IBM unveils higher level of disaster recovery services

IBM has launched a services unit that focuses on quickly getting businesses back on their feet after their IT infrastructure has...

IBM has launched a services unit that focuses on quickly getting businesses back on their feet after their IT infrastructure has been damaged or destroyed.

In an announcement IBM said the applications and data continuity practice is being established within IBM's Global Services arm and will bring together new and existing technologies to help customers prepare for the unexpected.

IBM claimed the latest methods should allow businesses to resume operations within about 20 minutes by maintaining linked remote systems that are fully synchronised with the main IT systems.

A key part of the practice is ensuring that customer applications and data files are available from a remote location if disaster strikes a main data centre, said Roger Schwanhausser, director of storage services at IBM Global Services.
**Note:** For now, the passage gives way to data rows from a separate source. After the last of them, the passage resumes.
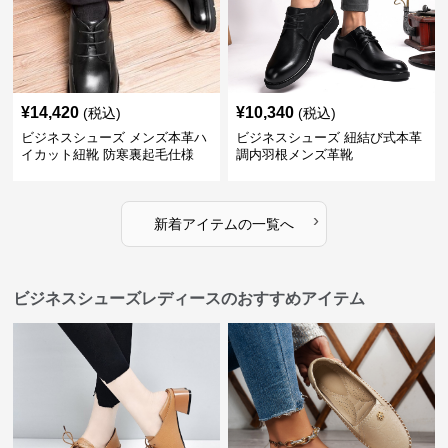
¥
14,420
¥
10,340
(税込)
(税込)
ビジネスシューズ メンズ本革ハ
ビジネスシューズ 紐結び式本革
イカット紐靴 防寒裏起毛仕様
調内羽根メンズ革靴
›
新着アイテムの一覧へ
ビジネスシューズレディースのおすすめアイテム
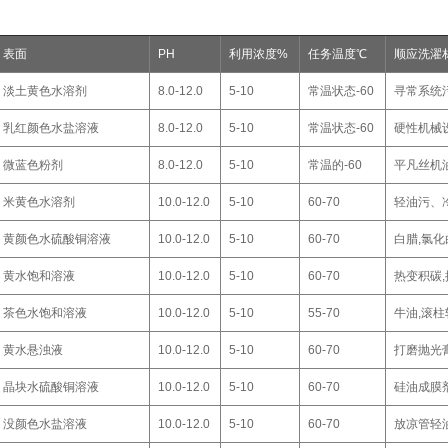
表面
PH
利用浓度%
任务温度℃
顺应洗濯
淡土黄色水溶剂
8.0-12.0
5-10
常温状态-60
寻常系统
乳红颜色水盐溶液
8.0-12.0
5-10
常温状态-60
硬性机械
微蓝色粉剂
8.0-12.0
5-10
常温的-60
平凡丝机
米黄色水溶剂
10.0-12.0
5-10
60-70
轻油污、
黄颜色水硫酸铜溶液
10.0-12.0
5-10
60-70
白腊,氯化
黄水饱和溶液
10.0-12.0
5-10
60-70
热变积碳
茶色水饱和溶液
10.0-12.0
5-10
55-70
牛油,滚
黄水悬浊液
10.0-12.0
5-10
60-70
打磨抛光
晶块水硫酸铜溶液
10.0-12.0
5-10
60-70
硅油成膜
没颜色水盐溶液
10.0-12.0
5-10
60-70
放凉管轻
Too often, he said, customers think that if their data is backed up remotely, getting back into operation after a disaster is as simple as flicking a switch.

Instead, he said, data is not usually available quickly from a redundant data centre if the system has to be fired up and prepared for use beforehand.

IBM will now help customers create parallel remote data centres that feature cluster management capabilities on servers or mainframes, depending on the needs of the businesses.

By organising the remote data centres as offshoots of the main data facilities, all specified data and applications can be mirrored in a "shadow infrastructure" and be available in an emergency, Schwanhausser said. The remote centres can be located thousands of miles away.

"There have been pieces of this total solution in place in the past," he said, but he added that few businesses have prepared themselves for fast redeployment in case of an emergency.

The new services unit comes at a time when more businesses are looking over contingency plans just eight months after the terrorist attacks on the US, he said. Before 11 September, "there wasn't the heightened interest and concerns about business continuity", Schwanhausser said. "Not to overstress it, but [11 September] caused us all to re-evaluate a lot of things."

The new services are aimed at financial, travel and retail businesses - where immediate recovery is critical and can mean the difference between continued sales and huge revenue losses.

Pricing for the consulting and configuration services is likely to range from the hundreds of thousands of dollars for businesses with modest needs to tens of millions of dollars for businesses with large needs. Once established, the facilities will be run by the IT staffs of the client companies.